И она медленно поплелась по направлению к соседнему подъезду — второму в доме. В первый нырнул лейтенант Голокопытенко. Я пожала плечами и пошагала было к своему собственному дому. Но успела лишь дойти до середины дворика, как вдруг позади хлопнула подъездная дверь и до моего слуха долетел полузадушенный вопль:
— Женя!
Я обернулась. Лейтенант Голокопытенко, отчаянно жестикулируя, бежал ко мне. На лице его было написано нездоровое оживление. Явно что-то случилось.
— Ну? — выговорила я.
— В общем, у этого Павлова… Я не знаю, что там такое, но… Дверь у него была приоткрыта, значит, а когда я заглянул, то… В общем… он в меня выстрелил!
— Павлов?
— Не знаю кто, но только выстрелил!
Если бы только лейтенант мог предположить, с какой удручающей буквальностью отзовется эта его фраза!
В этот же момент я резко толкнула лейтенанта в бок, и пуля, чудом разминувшаяся с его головой, расщепила скамью поблизости. Я увидела блеск потревоженного стекла, когда открывали раму в подъезде, увидела вспышку… Я еще не успела осознать увиденное, а мозг дал рукам приказ действовать, и руки мгновенно включились в ситуацию. Толкнув Голокопытенко на землю, я рявкнула:
— Жить хочешь — не поднимай головы! Спрячься за скамьей, говорю!
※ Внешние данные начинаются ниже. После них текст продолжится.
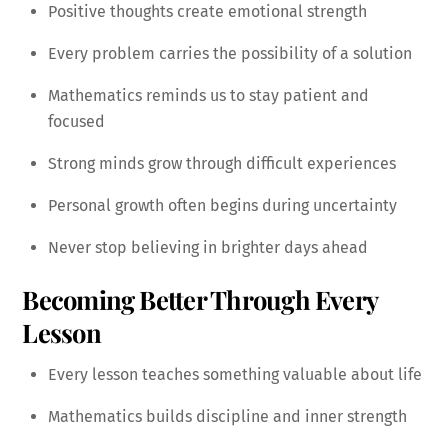
Positive thoughts create emotional strength
Every problem carries the possibility of a solution
Mathematics reminds us to stay patient and
focused
Strong minds grow through difficult experiences
Personal growth often begins during uncertainty
Never stop believing in brighter days ahead
Becoming Better Through Every
Lesson
Every lesson teaches something valuable about life
Mathematics builds discipline and inner strength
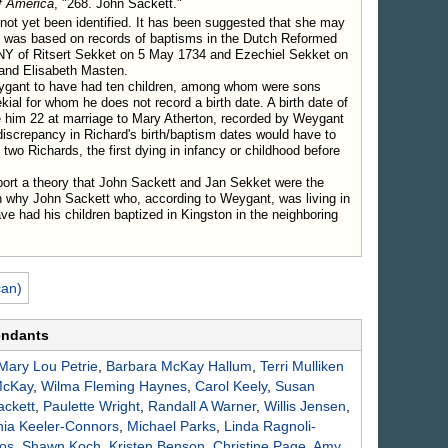
f America
, "268. John Sackett."
ntown.
ot yet been identified. It has been suggested that she may
Children.
 was based on records of baptisms in the Dutch Reformed
y Atherton, Nov. 13, 1759.
 NY of Ritsert Sekket on 5 May 1734 and Ezechiel Sekket on
 1752, d. in 1826; m. Phebe Davis.
and Elisabeth Masten.
e 1751, d. Sept. 1778; m. Chloe Atherton.
ygant to have had ten children, among whom were sons
ial for whom he does not record a birth date. A birth date of
siah Beardsley, Jan. 6, 1763.
 him 22 at marriage to Mary Atherton, recorded by Weygant
18, 1747; m. Prudence Atherton.
discrepancy in Richard's birth/baptism dates would have to
ov. 22, 1742, d. June 6, 1808; m. Gen. Caleb Hyde.
two Richards, the first dying in infancy or childhood before
nder Mackey, Sept. 2, 1760.
port a theory that John Sackett and Jan Sekket were the
n why John Sackett who, according to Weygant, was living in
749, d. Jan 20. 1770; m. Nathaniel Williams.
e had his children baptized in Kingston in the neighboring
adsworth.
can)
endants
Mary Lou
Petrie
,
Barbara McKay
Hallum
,
Terri Mulliken
cKay
,
Wilma Fleming
Haynes
,
Carol
Keely
,
Susan
ackett
,
Paulette
Wright
,
Randall A
Warner
,
Willis
Jensen
,
nia
Keeler-Connors
,
Michael
Parks
,
Linda
Ragnoli-
os
,
Shawn
Koch
,
Kristen
Benson
,
Christine
Page
,
Amy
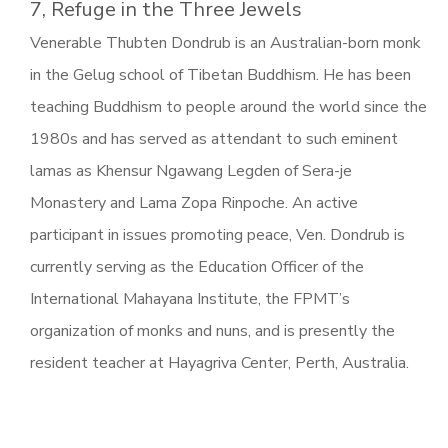
7, Refuge in the Three Jewels
Venerable Thubten Dondrub is an Australian-born monk
in the Gelug school of Tibetan Buddhism. He has been
teaching Buddhism to people around the world since the
1980s and has served as attendant to such eminent
lamas as Khensur Ngawang Legden of Sera-je
Monastery and Lama Zopa Rinpoche. An active
participant in issues promoting peace, Ven. Dondrub is
currently serving as the Education Officer of the
International Mahayana Institute, the FPMT’s
organization of monks and nuns, and is presently the
resident teacher at Hayagriva Center, Perth, Australia.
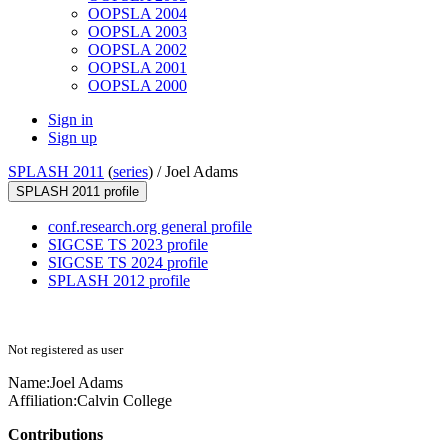
OOPSLA 2004
OOPSLA 2003
OOPSLA 2002
OOPSLA 2001
OOPSLA 2000
Sign in
Sign up
SPLASH 2011
(
series
) /
Joel Adams
SPLASH 2011 profile
conf.research.org general profile
SIGCSE TS 2023 profile
SIGCSE TS 2024 profile
SPLASH 2012 profile
Not registered as user
Name:
Joel Adams
Affiliation:
Calvin College
Contributions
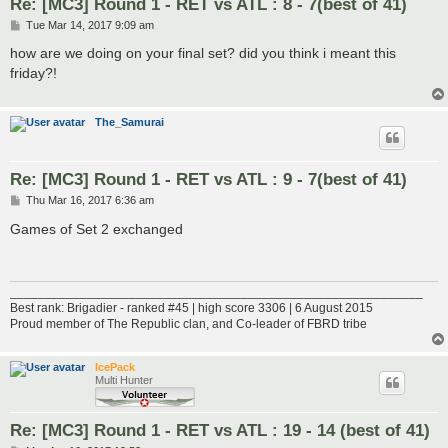
Re: [MC3] Round 1 - RET vs ATL : 8 - 7(best of 41)
P
Tue Mar 14, 2017 9:09 am
o
s
how are we doing on your final set? did you think i meant this
t
friday?!
The_Samurai
Re: [MC3] Round 1 - RET vs ATL : 9 - 7(best of 41)
P
Thu Mar 16, 2017 6:36 am
o
s
Games of Set 2 exchanged
t
___________________________________________________________
Best rank: Brigadier - ranked #45 | high score 3306 | 6 August 2015
Proud member of The Republic clan, and Co-leader of FBRD tribe
IcePack
Multi Hunter
Re: [MC3] Round 1 - RET vs ATL : 19 - 14 (best of 41)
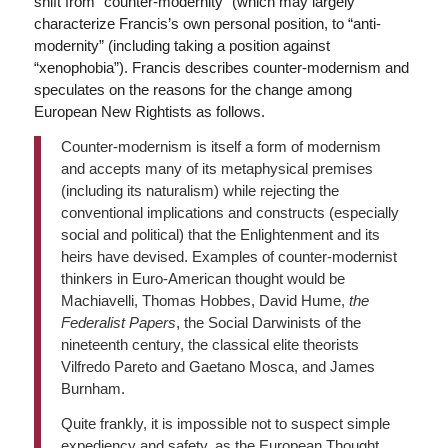
shift from “counter-modernity” (which may largely
characterize Francis’s own personal position, to “anti-
modernity” (including taking a position against
“xenophobia”). Francis describes counter-modernism and
speculates on the reasons for the change among
European New Rightists as follows.
Counter-modernism is itself a form of modernism
and accepts many of its metaphysical premises
(including its naturalism) while rejecting the
conventional implications and constructs (especially
social and political) that the Enlightenment and its
heirs have devised. Examples of counter-modernist
thinkers in Euro-American thought would be
Machiavelli, Thomas Hobbes, David Hume,
the
Federalist Papers
, the Social Darwinists of the
nineteenth century, the classical elite theorists
Vilfredo Pareto and Gaetano Mosca, and James
Burnham.
Quite frankly, it is impossible not to suspect simple
expediency and safety, as the European Thought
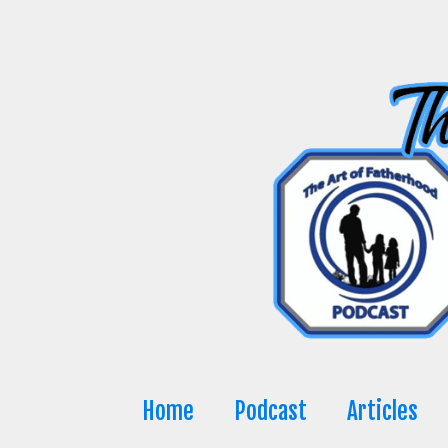
Skip
to
content
Home
Podcast
Articles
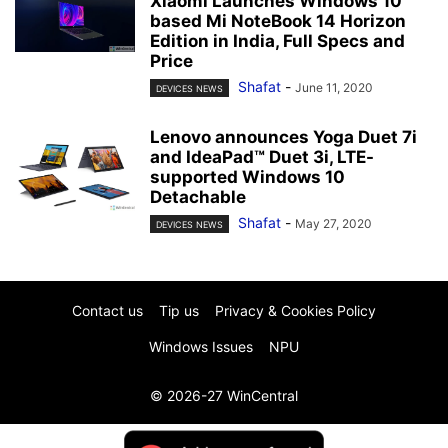
Xiaomi Launches Windows 10
based Mi NoteBook 14 Horizon
Edition in India, Full Specs and
Price
Shafat
-
June 11, 2020
DEVICES NEWS
Lenovo announces Yoga Duet 7i
and IdeaPad™ Duet 3i, LTE-
supported Windows 10
Detachable
Shafat
-
May 27, 2020
DEVICES NEWS
Contact us
Tip us
Privacy & Cookies Policy
Windows Issues
NPU
© 2026-27 WinCentral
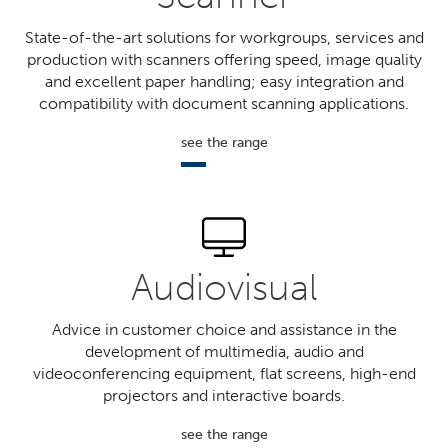
State-of-the-art solutions for workgroups, services and
production with scanners offering speed, image quality
and excellent paper handling; easy integration and
compatibility with document scanning applications.
see the range
Audiovisual
Advice in customer choice and assistance in the
development of multimedia, audio and
videoconferencing equipment, flat screens, high-end
projectors and interactive boards.
see the range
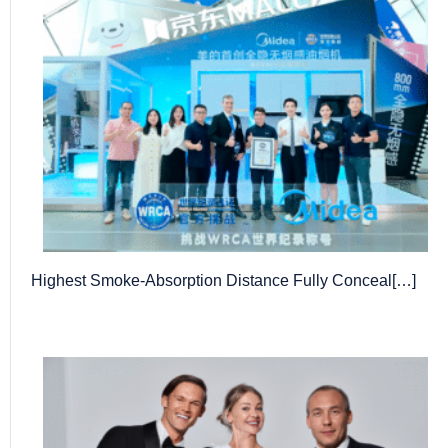
Highest Smoke-Absorption Distance Fully Conceal[…]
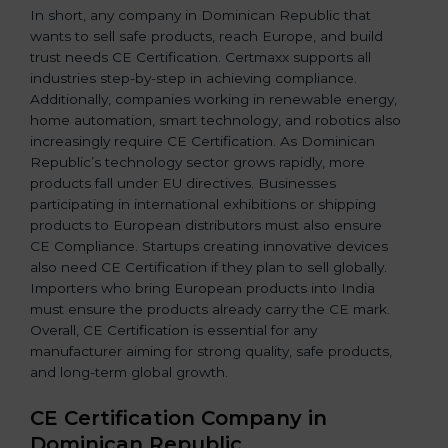
In short, any company in Dominican Republic that
wants to sell safe products, reach Europe, and build
trust needs CE Certification. Certmaxx supports all
industries step-by-step in achieving compliance.
Additionally, companies working in renewable energy,
home automation, smart technology, and robotics also
increasingly require CE Certification. As Dominican
Republic’s technology sector grows rapidly, more
products fall under EU directives. Businesses
participating in international exhibitions or shipping
products to European distributors must also ensure
CE Compliance. Startups creating innovative devices
also need CE Certification if they plan to sell globally.
Importers who bring European products into India
must ensure the products already carry the CE mark.
Overall, CE Certification is essential for any
manufacturer aiming for strong quality, safe products,
and long-term global growth.
CE Certification Company in
Dominican Republic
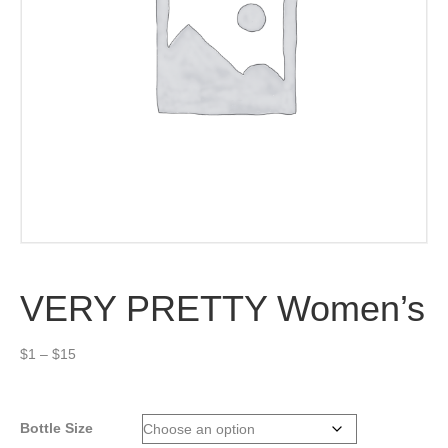
VERY PRETTY Women’s
Price
$
1
–
$
15
range:
$1
through
Bottle Size
$15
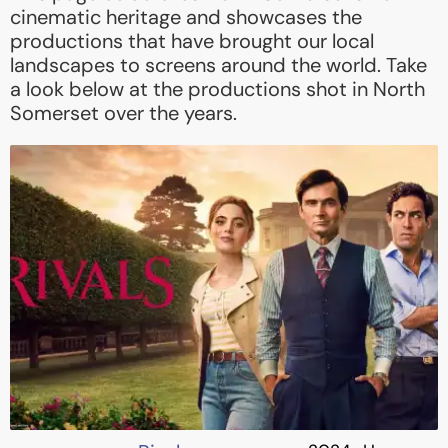
cinematic heritage and showcases the
productions that have brought our local
landscapes to screens around the world. Take
a look below at the productions shot in North
Somerset over the years.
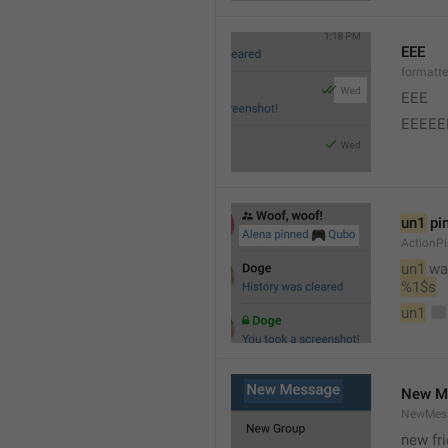
EEE
formatt
EEE 
EEEEE
un1
 pi
ActionP
un1
 wa
%1$s
un1
New M
NewMess
new fr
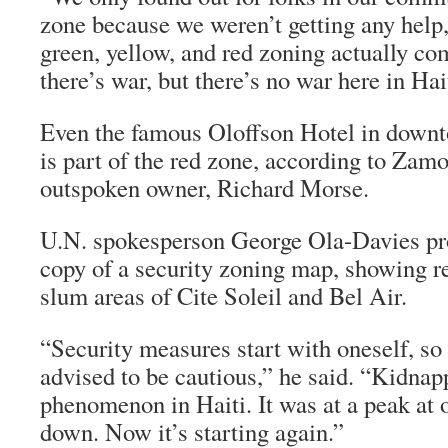
zone because we weren’t getting any help,
green, yellow, and red zoning actually 
there’s war, but there’s no war here in Hai
Even the famous Oloffson Hotel in down
is part of the red zone, according to Zamo
outspoken owner, Richard Morse.
U.N. spokesperson George Ola-Davies pr
copy of a security zoning map, showing r
slum areas of Cite Soleil and Bel Air.
“Security measures start with oneself, so
advised to be cautious,” he said. “Kidnap
phenomenon in Haiti. It was at a peak at o
down. Now it’s starting again.”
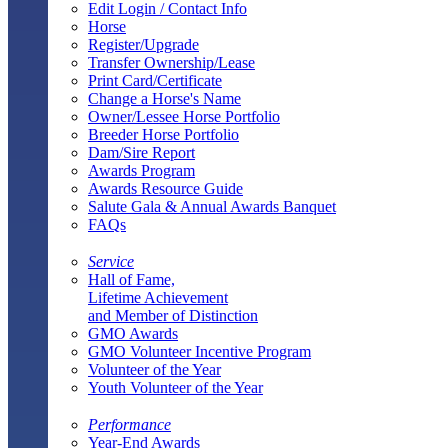
Edit Login / Contact Info
Horse
Register/Upgrade
Transfer Ownership/Lease
Print Card/Certificate
Change a Horse's Name
Owner/Lessee Horse Portfolio
Breeder Horse Portfolio
Dam/Sire Report
Awards Program
Awards Resource Guide
Salute Gala & Annual Awards Banquet
FAQs
Service
Hall of Fame,
Lifetime Achievement
and Member of Distinction
GMO Awards
GMO Volunteer Incentive Program
Volunteer of the Year
Youth Volunteer of the Year
Performance
Year-End Awards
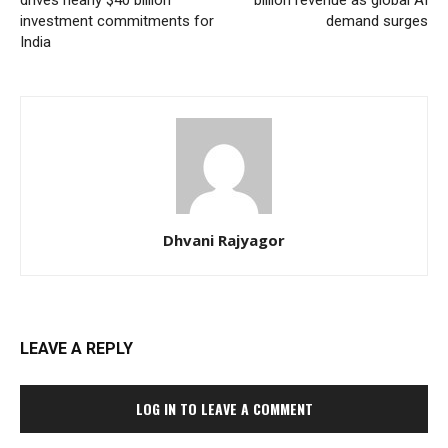
drives nearly $40 billion
billion revenue as global AI
investment commitments for
demand surges
India
Dhvani Rajyagor
LEAVE A REPLY
LOG IN TO LEAVE A COMMENT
Он хотел что-то ответить, но я не стала его слушать и припустила к подъезду. И бежала так, будто за мной по пятам мчалась парочка дьяволов. А в подъезд влетела, уже вынув из сумочки пистолет. Я ведь всегда ношу при себе оружие.
Лифт, естественно, был отключен, о чем сообщало наклеенное на створки объявление. На всякий случай я таки помучила кнопочку вызова, но, конечно же, безрезультатно, а затем молниеносно взлетела вверх по ступенькам и оказалась на площадке пятого этажа. Да, вот отсюда, из окна, и стреляли в Голокопытенко. Острый взгляд с отработанными до совершенства профессиональной четкостью и вниманием выхватил из неподвижного полумрака все детали окружающего незавидного интерьера. Стоп, Евгения Максимовна. В глаза сразу бросилось… это.
Я одним бесшумным движением оказалась возле двери девятнадцатой квартиры и, присев на корточки, мазнула пальцем по темному пятну, расплывшемуся на сером пыльном бетоне лестничной клетки.
Кровь. Совсем свежая кровь. Тут невозможно ошибиться. Мои глаза ощупали металлическую поверхность двери, на которой виднелась табличка с цифрой 19.
Дверь была закрыта.
Или Голокопытенко, убегая, прикрыл ее, или, что гораздо вероятнее, это сделал убийца.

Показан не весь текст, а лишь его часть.